Katarina nickte zustimmend zu der absurden Übertreibung ihres Sohnes – auch wenn mit dicken Lettern auf ihrer Stirn zu lesen war, dass sein elender Zustand sie beunruhigte.
»Carl-Christian hat Recht«, stimmte sie ihm zu, »nur der Bart fehlt!«
Er erinnerte sie daran, dass es nicht gut war, zu lügen, insbesondere nicht vor Kranken und Alten. Katarinas Schultern sackten bei seinen Worten etwas nach unten, doch sein bester Freund, Einar Westerlund, der ewige Schlichter, war sogleich zur Stelle.
»Wenn es einen Ort gibt, an dem man lügen darf, Fritz, dann vor dem Krankenbett einer postoperativen Abteilung. Habe ich nicht Recht, Dr. Adler?«
Doktor Adler, der sonst immer so auf die Ehrlichkeit zwischen Arzt und Patient pochte, brachte es nicht übers Herz, ihm zu widersprechen. »Lassen wir es mal so stehen«, sagte er entwaffnend. »Bei kranken Menschen bewirkt eine fromme Lüge oft größere Wunder als ein ausgestelltes Rezept.«
Alle lachten, doch da schien Katarina auf einmal der Ansicht, die Stimmung sei zu gelöst. Schließlich befänden sie sich nicht auf der Entbindungsstation, sondern in einem Überwachungsraum der Herzchirurgie.

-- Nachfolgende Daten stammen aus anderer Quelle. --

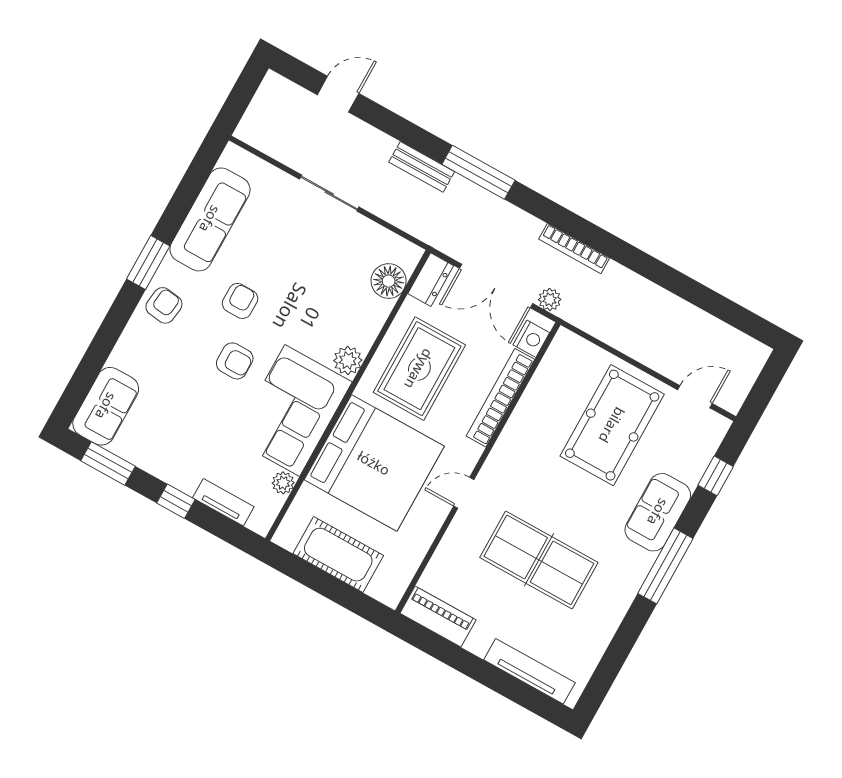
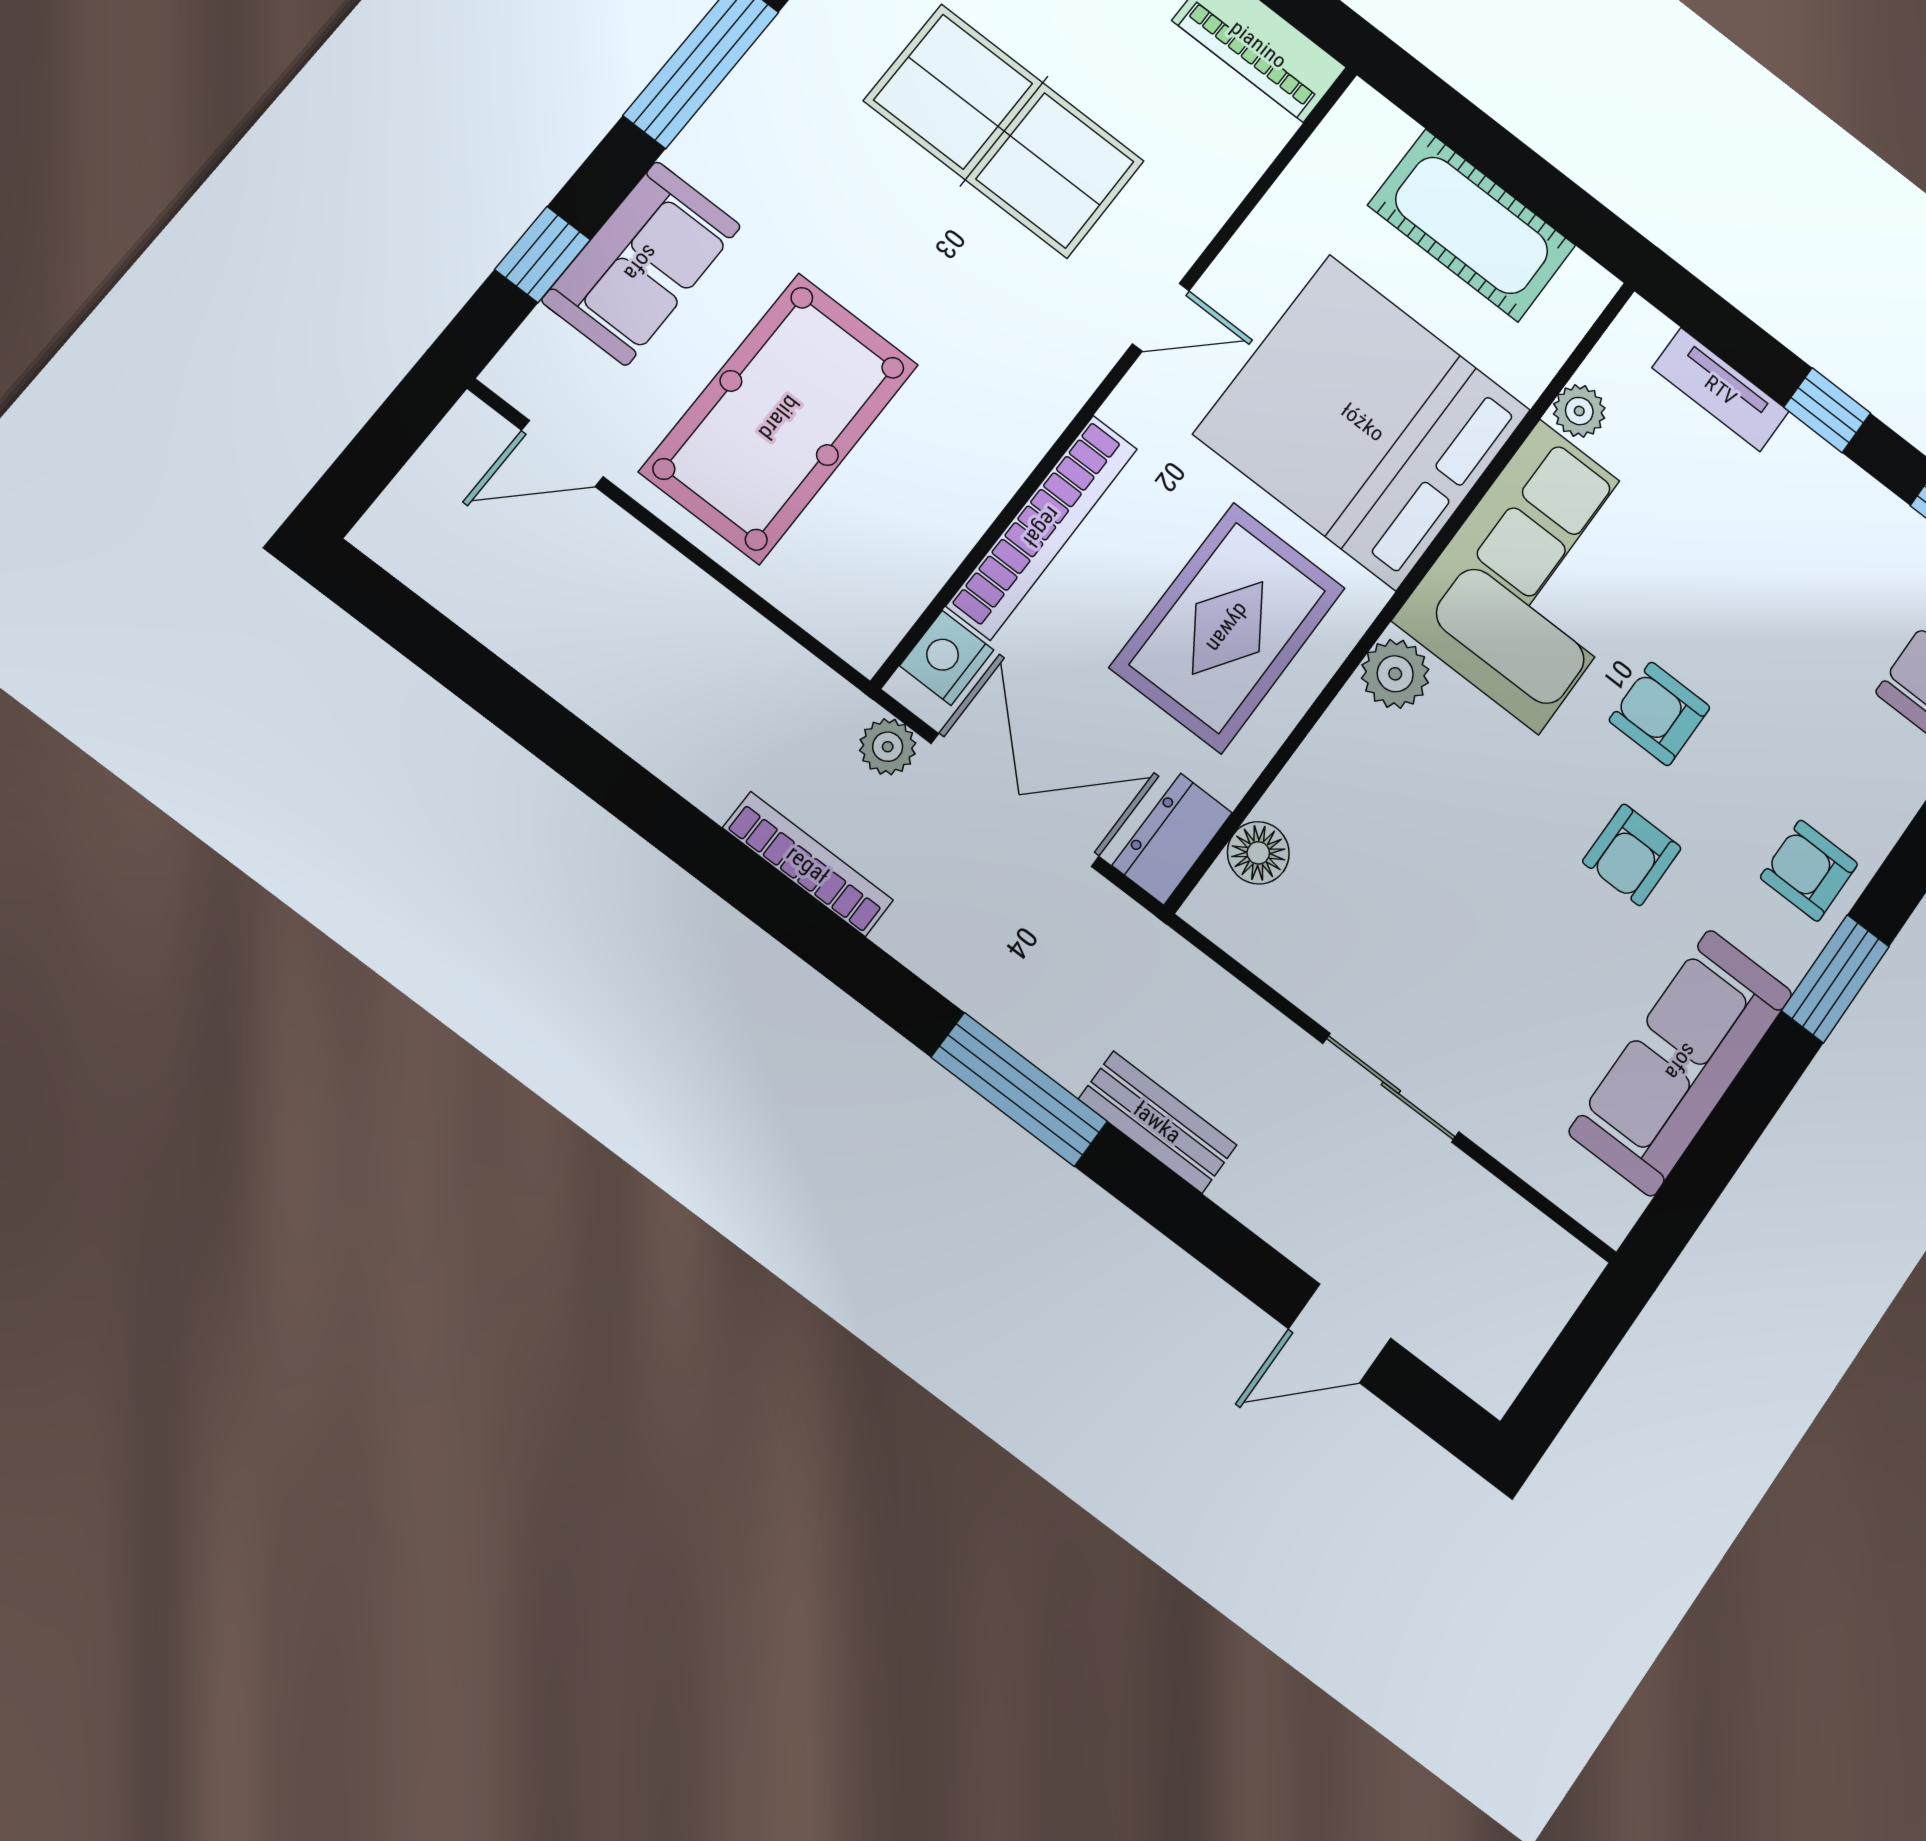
floor lamp: (389, 281) -> (1258, 853), width x0.73, depth x0.73
armchair: (164, 305) -> (1809, 871), turned 83
sofa: (658, 512) -> (641, 263), moved

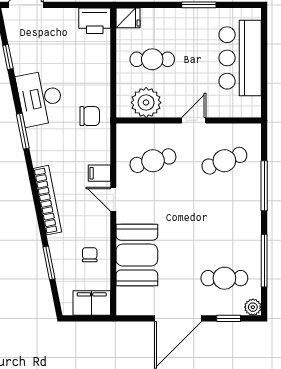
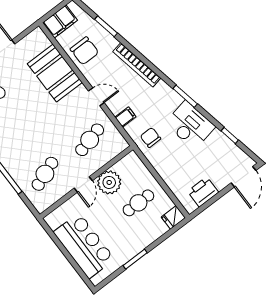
printer: (95, 21) -> (203, 192), moved
plant: (146, 103) -> (109, 182), moved
chair: (90, 116) -> (151, 138), turned 90
filing cabinet: (99, 173) -> (125, 117), moved
chair: (90, 255) -> (84, 51), width x1.87, depth x1.87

»Wir sollten ein wenig leiser sein«, sagte sie. »Das sollte doch eine Art Ruhezone sein.«
Obwohl er nicht verstand, was das jetzt damit zu tun hatte, widersprach ihr Werner nicht. Katarina hatte ihm damit den willkommenen Vorwand gegeben, dem allgemeinen Besuch ein Ende zu setzen. Die Narkose steckte ihm noch in den Gliedern, und er fühlte sich elend. Während des Gesprächs hatte er gespürt, wie wenig es brauchte, um ihm Gefühle zu entlocken; das Lachen saß locker, und seine Augen wurden feucht. Es gelang ihm gerade noch, die Tränen zurückzuhalten, als sich Katarina vor aller Augen auf seine Bettkante setzte, die Mundbinde nach unten streifte und ihm einen feuchten Kuss auf das Kinn gab (Mund und Lippen waren aufgrund der Infektionsgefahr tabu).
»Lieber Fritz, jetzt brauche ich mich nicht mehr zu fragen, ob dein Herz für mich schlägt«, sagte sie. Eine seltene Innerlichkeit war in ihrer Stimme, als sie das sagte. »Ich muss einfach nur meine Hand auf deine Brust legen – so –, und dann spüre ich, dass es stimmt!«
Doch, das alles war wirklich schön. Seine geliebte Katarina war eine Meisterin der Verstellung und der eingeübten Spontaneität. Nicht einmal an einem solchen Tag, an dem er auf dem Präsentierteller des Todes lag, gelang es ihr, sich von der Rolle der hingebungsvollen Ehefrau zu befreien. Sie beide waren unverbesserlich. Hätte sie nicht einfach ein paar mutige Tränen weinen können und sagen, was wahr war: dass sie sich freute, bald herausfinden zu können, wie weit ihn sein krankes Herz im Bett gehemmt hatte!
Es war im Übrigen ein ungewöhnlich großes Herz, hatte Doktor Adler gesagt. Eine der zahlreichen unerklärlichen Abnormitäten der Medizin – ein so genanntes Ochsenherz.
»Und draußen«, hörte er sich selbst fragen, wobei er unmerklich in Richtung Fenster nickte. »Hat das Morden ein Ende?«
Es wurde still um ihn herum. Durch die Stille drangen die fernen Geräusche der Stadt. Das Brummen von Motoren. Sirenen. Wütende Rufe. Eine plötzliche Gewehrsalve, die nicht beantwortet wurde.